Reproducibility Index

Notice: The reproducibility variables underlying each score are classified using an automated LLM-based pipeline, validated against a manually labeled dataset. LLM-based classification introduces uncertainty and potential bias; scores should be interpreted as estimates. Full accuracy metrics and methodology are described in Coakley et alK. L. Coakley, T. Snelleman, H. Hoos, and O. E. Gundersen, "The embrace of open science: An analysis of a decade of AI research and 56 800 conference papers," Under Review, 2026..
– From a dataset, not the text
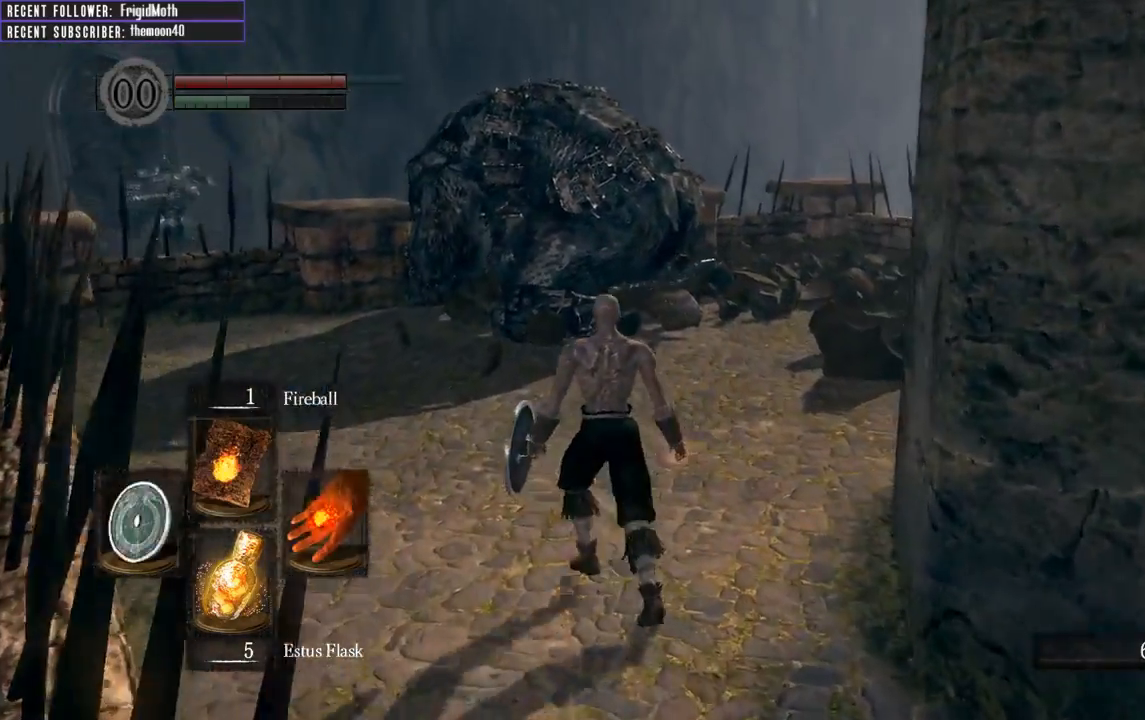
{"buttons": ["R1"], "left_stick": "up", "right_stick": "center", "events": [[67, "R3", "down"], [167, "R3", "up"], [467, "R1", "down"]]}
Exploiting Discovered Regression Discontinuities to Debias Conditioned-on-observable Estimators

Authors: Benjamin Jakubowski, Sriram Somanchi, Edward McFowland III, Daniel B. Neill

JMLR 2023 | Venue PDF | LLM Run Details

Reproducibility Variable	Result	LLM Response
Research Type	Experimental	To evaluate the performance of our DEE method, we present results on two synthetic datasets, then apply DEE to a recent problem from the economic development literature (Asher and Novosad, 2020). Within each simulation, we compare our method s performance varying the prior variances in τ(x) and in β(x).
Researcher Affiliation	Academia	Benjamin Jakubowski EMAIL Machine Learning for Good Laboratory New York University Brooklyn, NY 11201, USA Sriram Somanchi EMAIL IT, Analytics, and Operations University of Notre Dame South Bend, IN 46556, USA Edward Mc Fowland III EMAIL Technology, Operations, and Management Harvard University Boston, MA 02163, USA Daniel B. Neill EMAIL Machine Learning for Good Laboratory New York University Brooklyn, NY 11201, USA
Pseudocode	Yes	Algorithm 1: Voronoi KNN repair procedure used by DEE. Algorithm 2: Lo RD3 procedure, used by DEE, to automatically discover local regression discontinuities.
Open Source Code	Yes	Our code for DEE is available at https://github.com/ssomanch/DEE.
Open Datasets	Yes	We use a subset of rural villages from the full replication dataset of Asher and Novosad (2020) provided on Open ICPSR.
Dataset Splits	No	The paper uses two synthetic datasets (generated samples) and a real-world dataset. For the synthetic datasets, it states, "For each parameter conﬁguration in the 2 × 2 parameter grid (θτ {0.2, 0.5}, θβ {0.2, 0.5}), we draw N = 20, 000 samples from this DGP" and "sample a training set D with \|D\| = N = 20, 000 instances." For evaluation, it mentions, "Figure 3 averages (τ(x) − µ(x))2 over a 100 × 100 mesh grid uniformly covering [0, 1]2." For the real-world dataset, it states, "we include all 35,273 villages with populations between 300 and 1,300 that satisﬁed these initial criteria". While data generation and evaluation are mentioned, there are no explicit training/test/validation splits described for either the synthetic or real-world datasets.
Hardware Specification	No	The paper mentions "GPU acceleration" in the context of the gpytorch library for Gaussian Processes but does not specify any particular GPU models, CPU models, memory configurations, or other specific hardware used for running the experiments.
Software Dependencies	No	The paper mentions "gpytorch (Gardner et al., 2018)" as a tool used for Gaussian Process fitting. However, it does not specify a version number for gpytorch or any other software dependencies such as Python, PyTorch, or CUDA.
Experiment Setup	Yes	RD Discovery: Lo RD3 was applied with k = 200 nearest neighbors, and a degree-4 polynomial baseline treatment propensity model. We selected the M = \|L\| = 400 points with the highest LLR. CATE Estimation: The CATE was estimated using Voronoi KNN repair (Algorithm 1) with parameters k = 1000 and t = 30. Extrapolation: As an observational estimator, we ﬁt a causal forest (Wager and Athey, 2018). To extrapolate, we use Gaussian Processes ﬁt via marginal likelihood maximization using gpytorch (Gardner et al., 2018), with (i) constant mean parameters, and (ii) isotropic Gaussian (RBF) kernels parameterized by an output scale and length scale.